Les annonces récentes de la COLDEFF sur la récupération de milliards détournés ont créé un émoi bien justifié au sein de lasociété. Les chiffres énoncés sont astronomiques : plus de 25 milliards de francs, partiellement déjà encaissés, est un succès indéniable. On pourrait se réjouir de cette manne financière récupérée au nom de la justice. On pourrait, mais il demeure un “mais” de taille, qui altère sérieusement cette victoire apparente contre la corruption.
La COLDEFF, en se drapant dans un silence opaque sur l’identité des contrevenants, ne fait que la moitié du chemin. La divulgation des noms des détourneurs n’est pas un caprice médiatique, ni un acte de voyeurisme judiciaire, mais un puissant outil éducatif. En gardant l’anonymat des fraudeurs, la COLDEFF prive le public d’une composante essentielle de la justice : la visibilité des actes répréhensibles et de leurs auteurs. Comment espérer une réelle dissuasion si l’anonymat continue de protéger les coupables ? Le peuple a le droit de savoir qui sont ceux qui l’ont privé de ressources cruciales. La transparence n’est pas une option dans la lutte contre la corruption, elle est une nécessité.
La démarche actuelle de la COLDEFF, si louable soit-elle dans son principe de récupération des fonds, reste incomplète. En dissimulant les auteurs de ces méfaits, elle encourage implicitement la perpétuation de ces actes délictueux. Les margoulins de demain, armés de l’assurance de l’impunité, continueront à s’adonner à leurs forfaitures, confortés par l’idée qu’ils échapperont, eux aussi, aux fourches caudines de la justice.
En effet, l’aspect dissuasif de l’opération de la COLDEFF est mal exploité. La justice n’est pas qu’une affaire de restitutionde fonds, c’est aussi une question d’exemplarité. Comment assurer une justice équitable quand les critères de remboursement restent flous, et les véritables étendues des détournements, méconnues ? Comment garantir que la voie empruntée n’est pas teintée de sélectivité ou d’arbitraire ?

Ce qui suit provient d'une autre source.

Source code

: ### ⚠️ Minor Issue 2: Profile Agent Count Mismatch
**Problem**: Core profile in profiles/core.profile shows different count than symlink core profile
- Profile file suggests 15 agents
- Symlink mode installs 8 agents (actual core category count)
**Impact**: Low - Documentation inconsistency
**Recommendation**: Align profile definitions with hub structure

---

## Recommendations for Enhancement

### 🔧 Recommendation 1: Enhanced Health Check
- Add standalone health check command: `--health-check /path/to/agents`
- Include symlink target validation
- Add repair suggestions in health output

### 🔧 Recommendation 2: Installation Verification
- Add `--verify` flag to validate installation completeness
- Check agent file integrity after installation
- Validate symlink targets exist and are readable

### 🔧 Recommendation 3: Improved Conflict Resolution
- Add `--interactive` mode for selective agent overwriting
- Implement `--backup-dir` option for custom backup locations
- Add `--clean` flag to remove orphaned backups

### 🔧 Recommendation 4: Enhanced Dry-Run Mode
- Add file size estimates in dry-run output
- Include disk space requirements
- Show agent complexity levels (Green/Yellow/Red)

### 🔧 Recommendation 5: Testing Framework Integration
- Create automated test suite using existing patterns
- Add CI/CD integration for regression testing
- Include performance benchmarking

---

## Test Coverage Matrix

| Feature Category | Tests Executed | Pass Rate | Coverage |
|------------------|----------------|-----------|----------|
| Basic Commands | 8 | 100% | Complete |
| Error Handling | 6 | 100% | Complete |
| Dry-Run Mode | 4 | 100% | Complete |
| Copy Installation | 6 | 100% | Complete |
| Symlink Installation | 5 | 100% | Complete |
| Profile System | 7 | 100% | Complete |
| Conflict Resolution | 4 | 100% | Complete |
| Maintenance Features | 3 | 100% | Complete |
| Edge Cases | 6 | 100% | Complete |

Il ne s’agit pas ici de plaider pour un étalage sensationnel à la manière des Tribunaux Populaires Révolutionnaires de l’époque de Thomas Sankara au Burkina Faso. Mais la situation exige un minimum de visibilité pour que justice soit rendue en pleine lumière. Une telle démarche aurait des vertus curatives et pédagogiques incontestables, en éduquant le public et en démontrant que nul n’est au-dessus de la loi.
En conclusion, l’heure est venue pour la COLDEFF de compléter sa mission. Cela passe indéniablement par une divulgation des noms des contrevenants. Sans cette dimension, la COLDEFF, malgré ses succès financiers, échoue dans une part cruciale de sa mission : celle d’inculquer une culture d’intégrité et de responsabilité.